----- INPUT RECORDS

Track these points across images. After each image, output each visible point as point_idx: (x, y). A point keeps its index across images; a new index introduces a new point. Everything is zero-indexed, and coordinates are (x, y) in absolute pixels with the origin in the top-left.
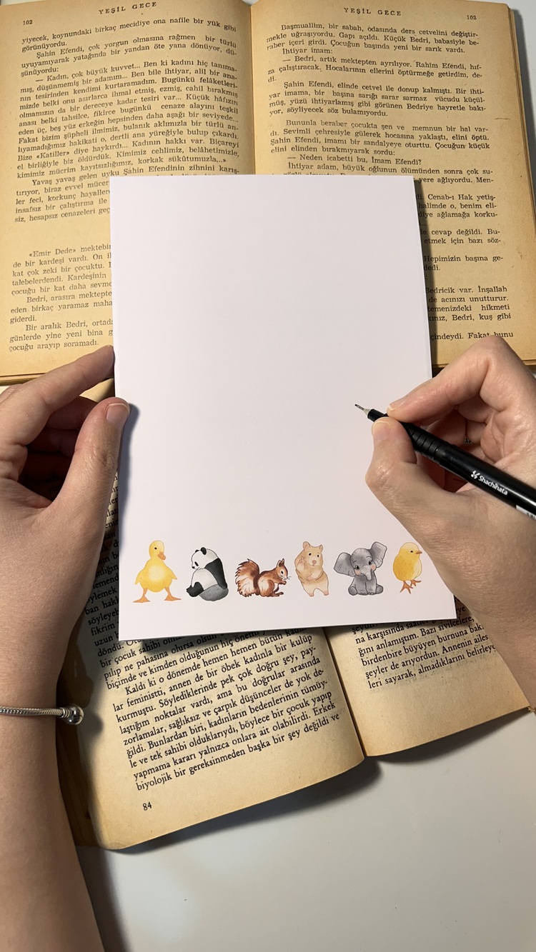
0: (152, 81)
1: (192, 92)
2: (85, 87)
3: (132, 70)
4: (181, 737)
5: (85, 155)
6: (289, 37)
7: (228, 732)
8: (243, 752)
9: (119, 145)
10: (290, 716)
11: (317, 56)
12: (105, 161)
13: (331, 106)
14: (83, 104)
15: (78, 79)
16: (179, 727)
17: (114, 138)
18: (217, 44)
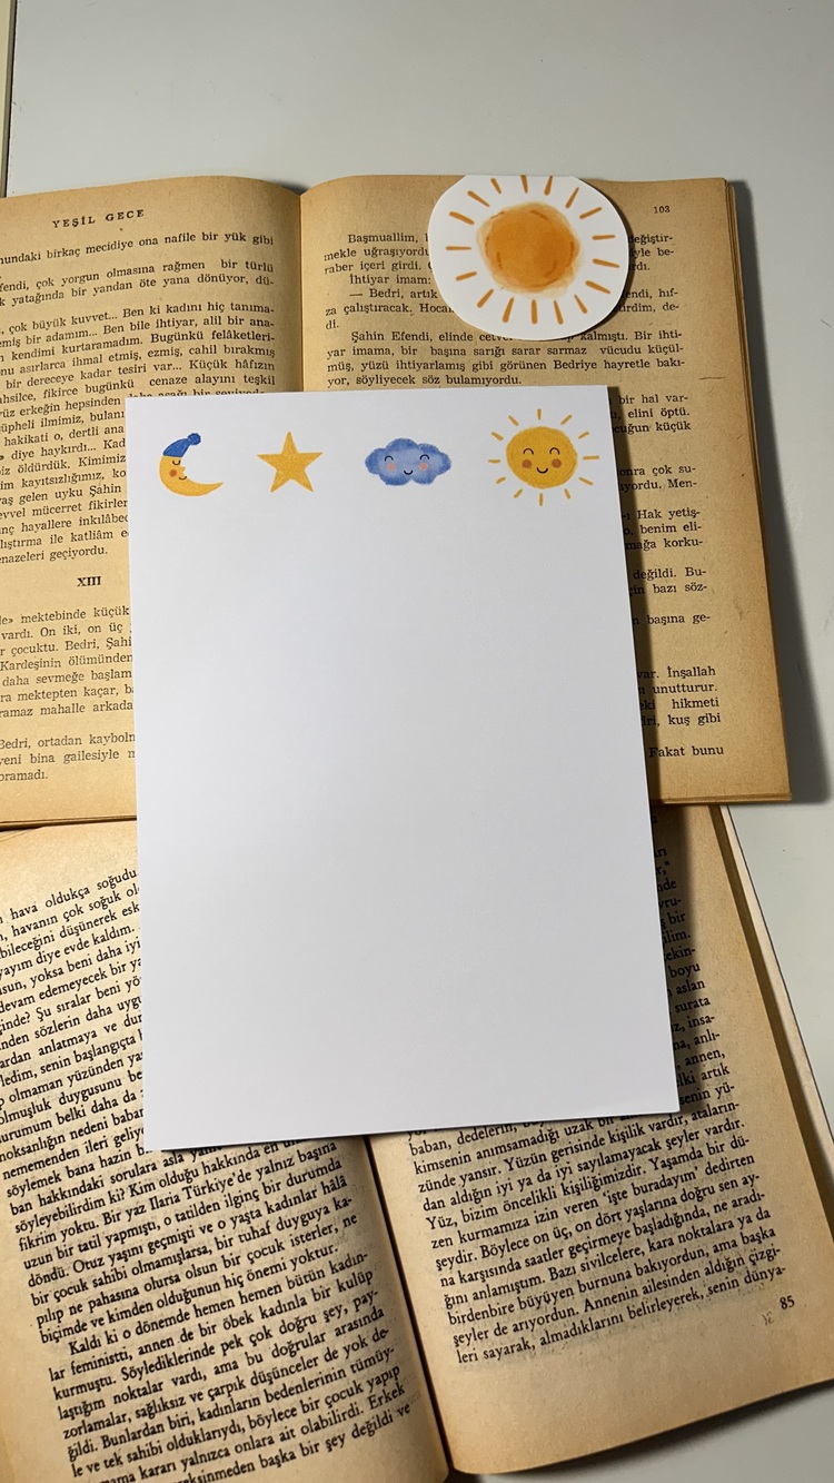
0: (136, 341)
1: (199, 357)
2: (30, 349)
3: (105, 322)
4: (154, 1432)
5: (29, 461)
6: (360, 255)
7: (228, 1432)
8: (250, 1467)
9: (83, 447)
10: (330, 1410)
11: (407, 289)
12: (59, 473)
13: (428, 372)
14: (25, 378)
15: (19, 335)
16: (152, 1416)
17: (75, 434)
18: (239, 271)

----------

▶ **WHAT IS NEEDED**:
Edit the rows above so that "top-left" becomes "upper-left" and everything else stays the same. Leave the pictures out of your answer.

▶ **EXERCISE SOLUTION**:
Track these points across images. After each image, output each visible point as point_idx: (x, y). A point keeps its index across images; a new index introduces a new point. Everything is zero-indexed, and coordinates are (x, y) in absolute pixels with the origin in the upper-left.
0: (152, 81)
1: (192, 92)
2: (85, 87)
3: (132, 70)
4: (181, 737)
5: (85, 155)
6: (289, 37)
7: (228, 732)
8: (243, 752)
9: (119, 145)
10: (290, 716)
11: (317, 56)
12: (105, 161)
13: (331, 106)
14: (83, 104)
15: (78, 79)
16: (179, 727)
17: (114, 138)
18: (217, 44)
0: (136, 341)
1: (199, 357)
2: (30, 349)
3: (105, 322)
4: (154, 1432)
5: (29, 461)
6: (360, 255)
7: (228, 1432)
8: (250, 1467)
9: (83, 447)
10: (330, 1410)
11: (407, 289)
12: (59, 473)
13: (428, 372)
14: (25, 378)
15: (19, 335)
16: (152, 1416)
17: (75, 434)
18: (239, 271)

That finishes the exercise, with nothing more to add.